Por el campo galopaban dos llamas luciendo hermosas colas de caballo. Desde el césped de la pradera, desde matorrales y ramas de árboles miraban a Cristo fieras, aves y reptiles insólitos: perros con cabezas felinas, gansos con cabezas de gallo, jabalíes con cornamenta, avestruces con pico de águila, carneros con cuerpo de puma…

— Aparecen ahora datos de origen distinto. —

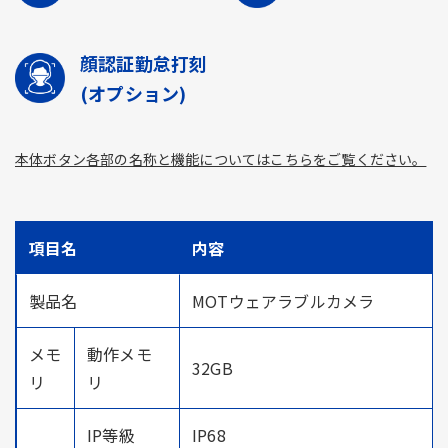
顔認証勤怠打刻
(オプション)
本体ボタン各部の名称と機能についてはこちらをご覧ください。
項目名
内容
製品名
MOTウェアラブルカメラ
メモ
動作メモ
32GB
リ
リ
IP等級
IP68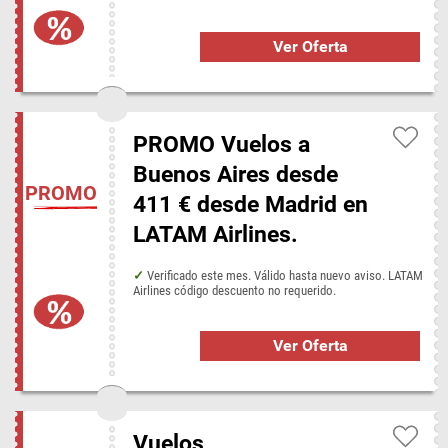
Ver Oferta
PROMO Vuelos a
Buenos Aires desde
PROMO
411 € desde Madrid en
LATAM Airlines.
Verificado este mes. Válido hasta nuevo aviso. LATAM
Airlines código descuento no requerido.
Ver Oferta
Vuelos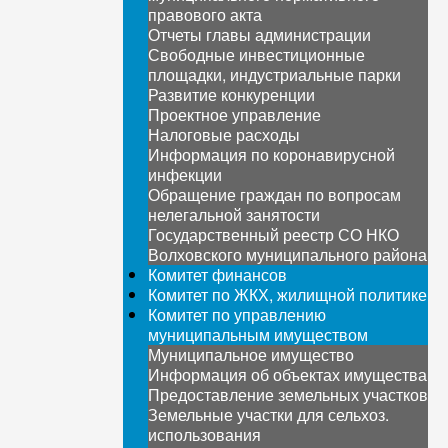
правового акта
Отчеты главы администрации
Свободные инвестиционные
площадки, индустриальные парки
Развитие конкуренции
Проектное управление
Налоговые расходы
Информация по коронавирусной
инфекции
Обращение граждан по вопросам
нелегальной занятости
Государственный реестр СО НКО
Волховского муниципального района
Комитет финансов
Комитет по ЖКХ, жилищной политике
Комитет по управлению
муниципальным имуществом
Муниципальное имущество
Информация об объектах имущества
Предоставление земельных участков
Земельные участки для сельхоз.
использования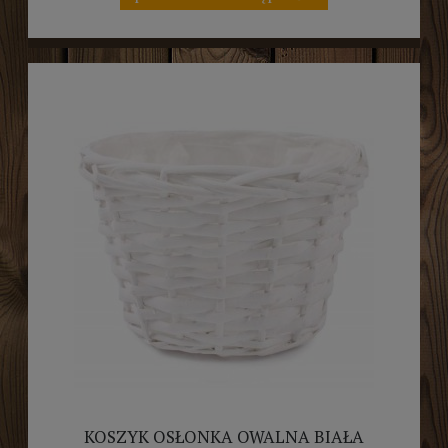
KOSZYK OSŁONKA OWALNA BIAŁA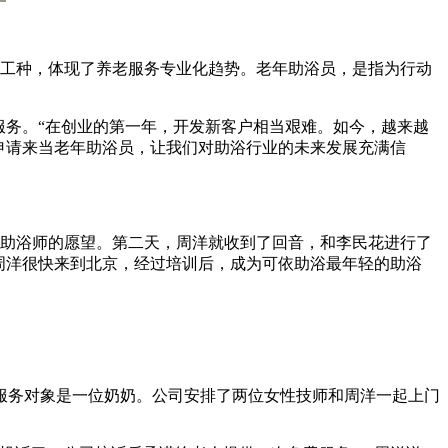
个工种，体现了养老服务专业化趋势。老年助浴员，是指为行动
服务。“在创业的第一年，开发新客户相当艰难。如今，越来越
后申请来当老年助浴员，让我们对助浴行业的未来发展充满信
为助浴师的愿望。第二天，周洋就收到了回音，和李民花进行了
周洋很快来到北京，经过培训后，成为可依助浴最年轻的助浴
务对象是一位奶奶。公司安排了两位女性技师和周洋一起上门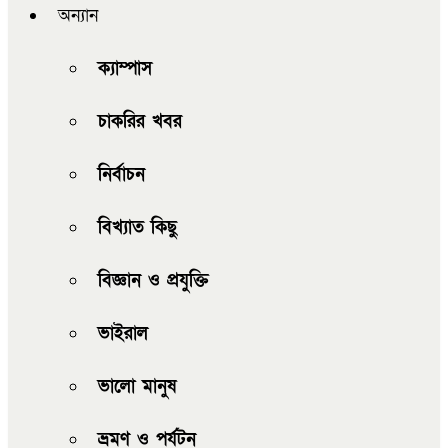
অন্যান
ক্যাম্পাস
চাকরির খবর
নির্বাচন
বিখ্যাত কিছু
বিজ্ঞান ও প্রযুক্তি
ভাইরাল
ভালো মানুষ
ভ্রমণ ও পর্যটন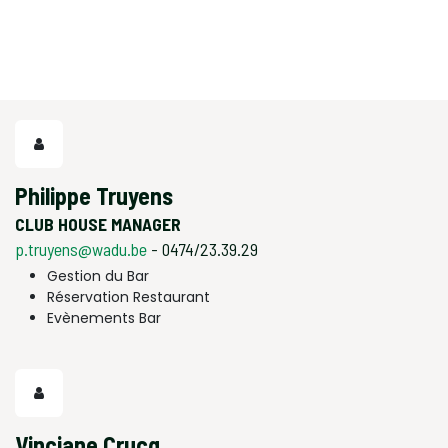
Philippe Truyens
CLUB HOUSE MANAGER
p.truyens@wadu.be
- 0474/23.39.29
Gestion du Bar
Réservation Restaurant
Evènements Bar
Vinciane Crucq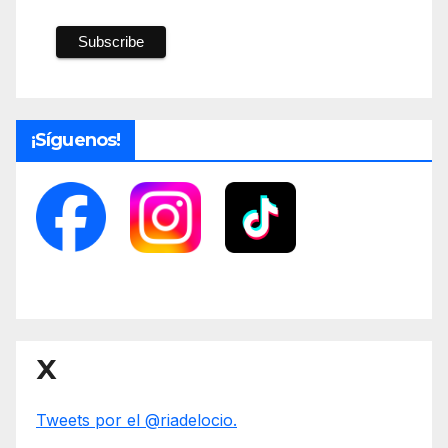
¡Síguenos!
X
Tweets por el @riadelocio.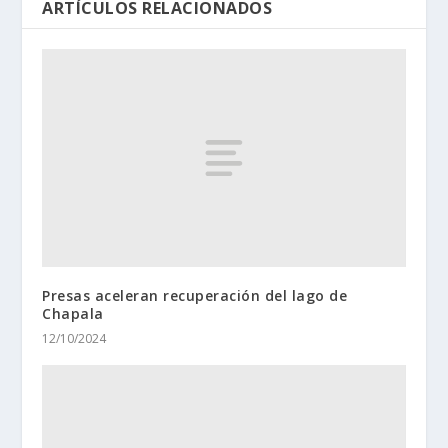
ARTÍCULOS RELACIONADOS
Presas aceleran recuperación del lago de
Chapala
12/10/2024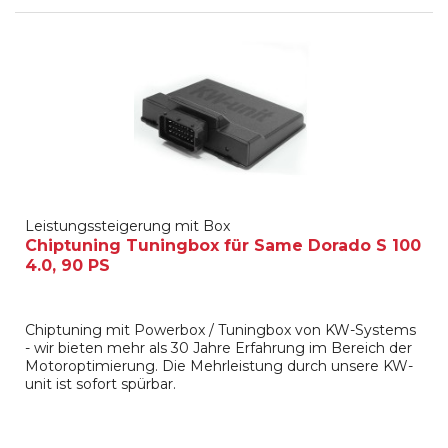
Leistungssteigerung mit Box
Chiptuning Tuningbox für Same Dorado S 100
4.0, 90 PS
Chiptuning mit Powerbox / Tuningbox von KW-Systems
- wir bieten mehr als 30 Jahre Erfahrung im Bereich der
Motoroptimierung. Die Mehrleistung durch unsere KW-
unit ist sofort spürbar.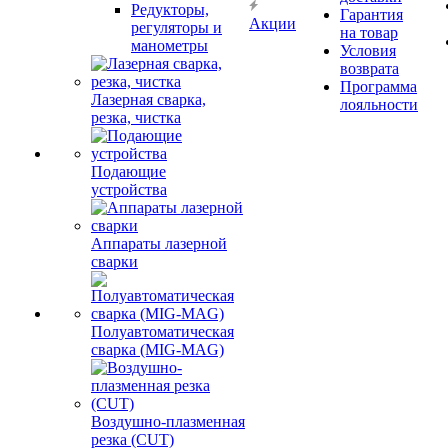
Редукторы,
Гарантия
Акции
регуляторы и
на товар
манометры
Условия
возврата
Программа
Лазерная сварка,
лояльности
резка, чистка
Подающие
устройства
Аппараты лазерной
сварки
Полуавтоматическая
сварка (MIG-MAG)
Воздушно-плазменная
резка (CUT)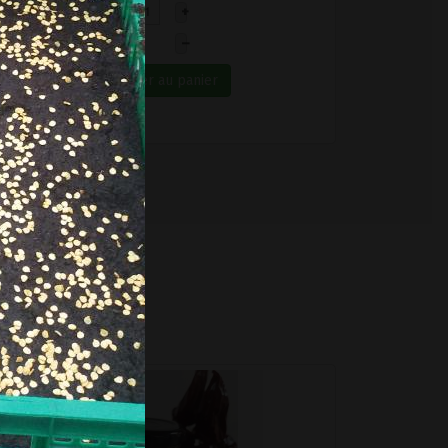
+
–
Ajouter au panier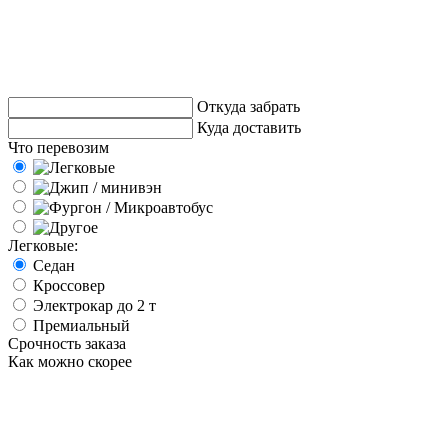
Откуда забрать
Куда доставить
Что перевозим
Легковые:
Седан
Кроссовер
Электрокар до 2 т
Премиальный
Срочность заказа
Как можно скорее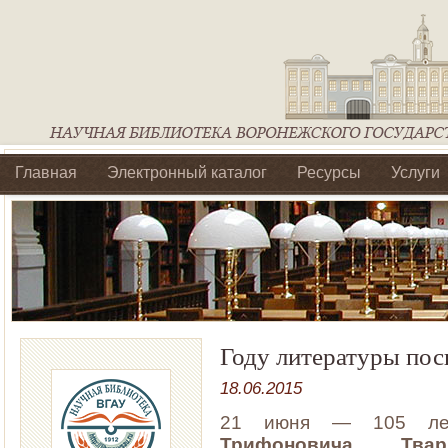
Главная
Электронный каталог
Ресурсы
Услуги
Библиотеки регионального отделения Ассоциации Агроо
Году литературы пос
18.06.2015
21 июня — 105 ле
Трифоновича Твард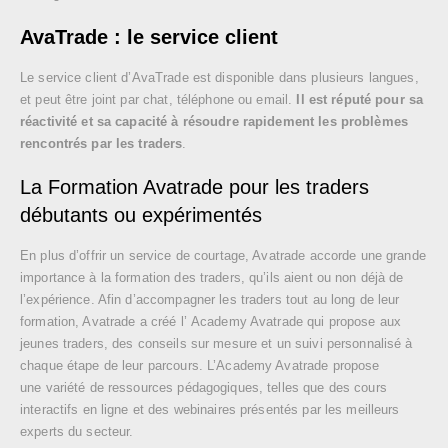
AvaTrade : le service client
Le service client d’AvaTrade est disponible dans plusieurs langues,
et peut être joint par chat, téléphone ou email.
Il est réputé pour sa
réactivité et sa capacité à résoudre rapidement les problèmes
rencontrés par les traders
.
La Formation Avatrade pour les traders
débutants ou expérimentés
En plus d’offrir un service de courtage, Avatrade accorde une grande
importance à la formation des traders, qu’ils aient ou non déjà de
l’expérience. Afin d’accompagner les traders tout au long de leur
formation, Avatrade a créé l’ Academy Avatrade qui propose aux
jeunes traders, des conseils sur mesure et un suivi personnalisé à
chaque étape de leur parcours. L’Academy Avatrade propose
une variété de ressources pédagogiques, telles que des cours
interactifs en ligne et des webinaires présentés par les meilleurs
experts du secteur.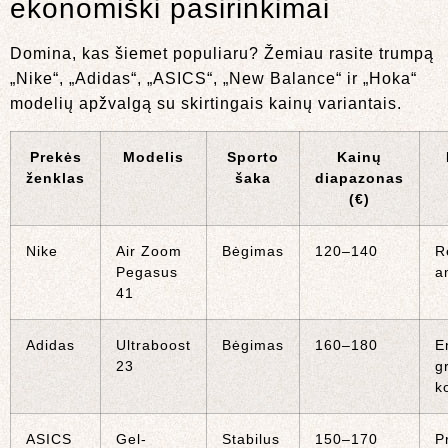
ekonomiški pasirinkimai
Domina, kas šiemet populiaru? Žemiau rasite trumpą
„Nike“, „Adidas“, „ASICS“, „New Balance“ ir „Hoka“
modelių apžvalgą su skirtingais kainų variantais.
Prekės
Modelis
Sporto
Kainų
ženklas
šaka
diapazonas
(€)
Nike
Air Zoom
Bėgimas
120–140
R
Pegasus
a
41
Adidas
Ultraboost
Bėgimas
160–180
E
23
g
k
ASICS
Gel-
Stabilus
150–170
P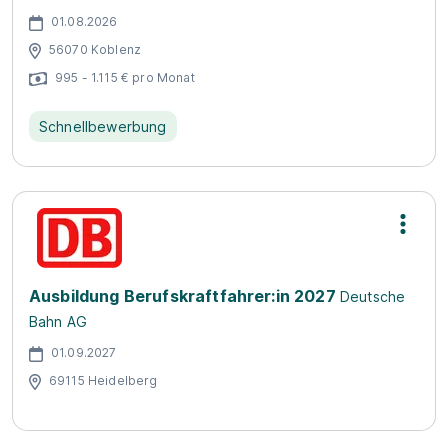
01.08.2026
56070 Koblenz
995 - 1.115 € pro Monat
Schnellbewerbung
Ausbildung Berufskraftfahrer:in 2027
Deutsche
Bahn AG
01.09.2027
69115 Heidelberg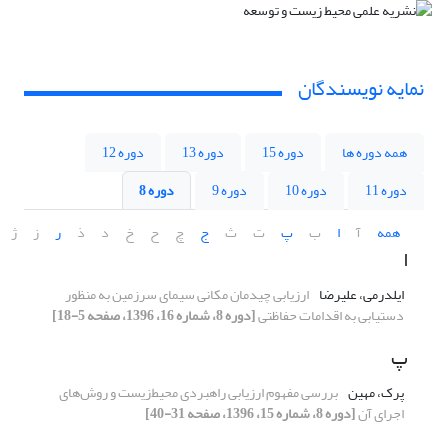
نمایه نویسندگان
همه دوره ها
دوره 15
دوره 13
دوره 12
دوره 11
دوره 10
دوره 9
دوره 8
همه
آ
ا
ب
پ
ت
ث
ج
چ
ح
خ
د
ذ
ر
ز
ژ
ا
ایلدرمی، علیرضا
ارزیابی چیدمان مکانی سیمای سرزمین به منظور
دستیابی به اقدامات حفاظتی
[دوره 8، شماره 16، 1396، صفحه 5-18]
پ
پرک، مهین
بررسی مفهوم ارزیابی راهبردی محیط‌زیست و روش‌های
اجرای آن
[دوره 8، شماره 15، 1396، صفحه 31-40]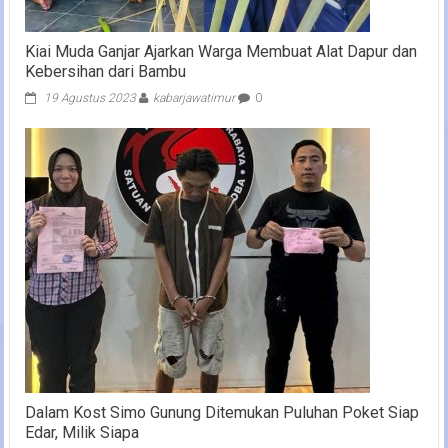
Kiai Muda Ganjar Ajarkan Warga Membuat Alat Dapur dan
Kebersihan dari Bambu
19 Agustus 2023
kabarjawatimur
0
Dalam Kost Simo Gunung Ditemukan Puluhan Poket Siap
Edar, Milik Siapa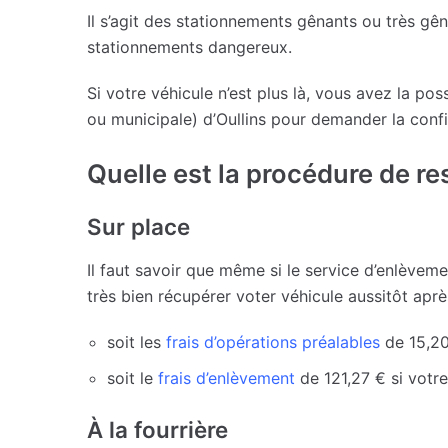
Il s’agit des stationnements gênants ou très gê
stationnements dangereux.
Si votre véhicule n’est plus là, vous avez la pos
ou municipale) d’Oullins pour demander la confi
Quelle est la procédure de res
Sur place
Il faut savoir que même si le service d’enlèvem
très bien récupérer voter véhicule aussitôt aprè
soit les
frais d’opérations préalables
de 15,20
soit le
frais d’enlèvement
de 121,27 € si votre
À la fourrière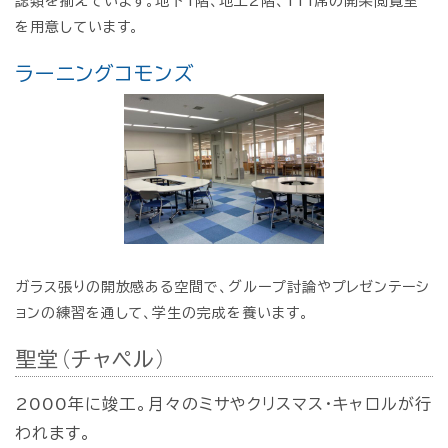
誌類を揃えています。地下1階、地上2階、111席の開架閲覧室
を用意しています。
ラーニングコモンズ
ガラス張りの開放感ある空間で、グループ討論やプレゼンテーシ
ョンの練習を通して、学生の完成を養います。
聖堂（チャペル）
2000年に竣工。月々のミサやクリスマス・キャロルが行
われます。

A Cristo todo esto le parecía una pesadilla. Se frotaba los ojos, se refrescaba la cabeza con el agua fría de los surtidores, pero nada de eso le reconfortaba. En los estanques vio culebras con cabeza de pez y branquias, peces con patas de rana, y enormes sapos con cuerpo de lagarto…
Y Cristo de nuevo quiso huir.
De esas reflexiones le sacó el impacto causado por el lugar adonde le había conducido Jim. Era un campo cubierta de arena en medio del cual, rodeada de palmeras, aparecía una villa de mármol blanco estilo mudejar. Los espacios entre los troncos de las palmeras permitían ver arcos y columnas; surtidores de bronce en forma de delfines vomitando chorros de agua a transparentes estanques, en los que retozaban peces dorados. La fuente principal, ubicada ante el frontispicio, representaba a un joven a horcajadas sobre un delfín, imitando al mítico Tritón, con una retorcida caracola en los labios. Tras la villa había varias estructuras residenciales y servicios, y más allá se extendían espesas plantaciones de cactos espinosos que terminaban en un muro blanco.
«¡Otro muro!» pensó Cristo.
Jim le mostró una pieza fresca y acogedora. Le explicó con gestos que sería su habitación en lo sucesivo, y se retiró.